20) Geographical Service Areas: Please refer to the individual Program Specifications and Standards for information regarding designated geographical service areas.

21) Disaster Plan: Service provider shall develop a service plan to be implemented in the event of a disaster. Plans must be reviewed and approved by A4AA.

22) Falls Prevention: A4AA’s 2005-09 Area Plan identifies falls prevention as a priority issue. All applicants responding to this RFP should consider ways they can facilitate falls prevention efforts within the course of regular service provision. Those programs proposing to provide services in the home such as Caregiver In-Home Respite, Medication Management, Disease Prevention and Health Promotion, Caregiver Care Management and Linkages must incorporate falls prevention activity/activities in their program planning. An example of a falls prevention activity would be to conduct a home safety checklist as part of a client assessment.

C.  RFP KEY TERMS

a. Area 4 Agency on Aging (A4AA) - the organization issuing this RFP. A4AA’s planning and service area is seven counties (Nevada, Placer, Sacramento, Sierra, Sutter, Yolo and Yuba). A4AA is one of the 33 area agencies on aging (AAAs) within California.

b. California Department of Aging (CDA) – the department within state government with whom A4AA contracts. A4AA receives both federal and state funding through CDA.

c. Older Americans Act (OAA) – the federal legislation that authorizes the federal funding portion for this RFP.

d. Older Californians Act (OCA) - the State legislation that authorizes the State funding portion of this RFP.

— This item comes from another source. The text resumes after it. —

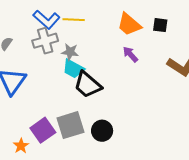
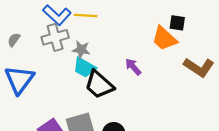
orange trapezoid: (129, 24) -> (164, 38), moved
purple arrow: (130, 54) -> (133, 67), moved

e. Alzheimer’s Day Care Resource Center Program – provides assistance to persons with dementia and their caregivers. Services include day care, respite, counseling and training, funded under the OCA.

f. National Family Caregiver Program: – provides respite, care management, and other services to persons caring for frail older adults and kin caregivers, funded under Title III-E of the OAA.

g. Linkages Program – provides case management services to individuals who are 18 years of age and older and not eligible for other existing case management programs, funded under the OCA.

h. Health Insurance Counseling and Advocacy Program (HICAP) – provides group and one-on-one insurance counseling and information to older persons, funded under the OCA.

i. NAPIS – the federal MIS reporting requirements utilized by all AAAs.

j. Registered Services – A4AA-funded programs required to utilize a computerized MIS reporting system program known as Q. Refer to the individual Program Specifications and Standards to determine which programs are registered services and therefore, required to participate in the Q reporting system.

k. Non-Registered Services – those A4AA-funded programs that utilize a paper MIS reporting procedure. Refer to the individual Program Specifications and Standards to determine which programs are non-registered services.

l. Supplantment – the fiscal action of replacing non-federal funds with federal funds. Providers are strictly prohibited from such actions.

m. Unduplicated Count – the number of individuals who participate in a program at least once during a contract agreement period.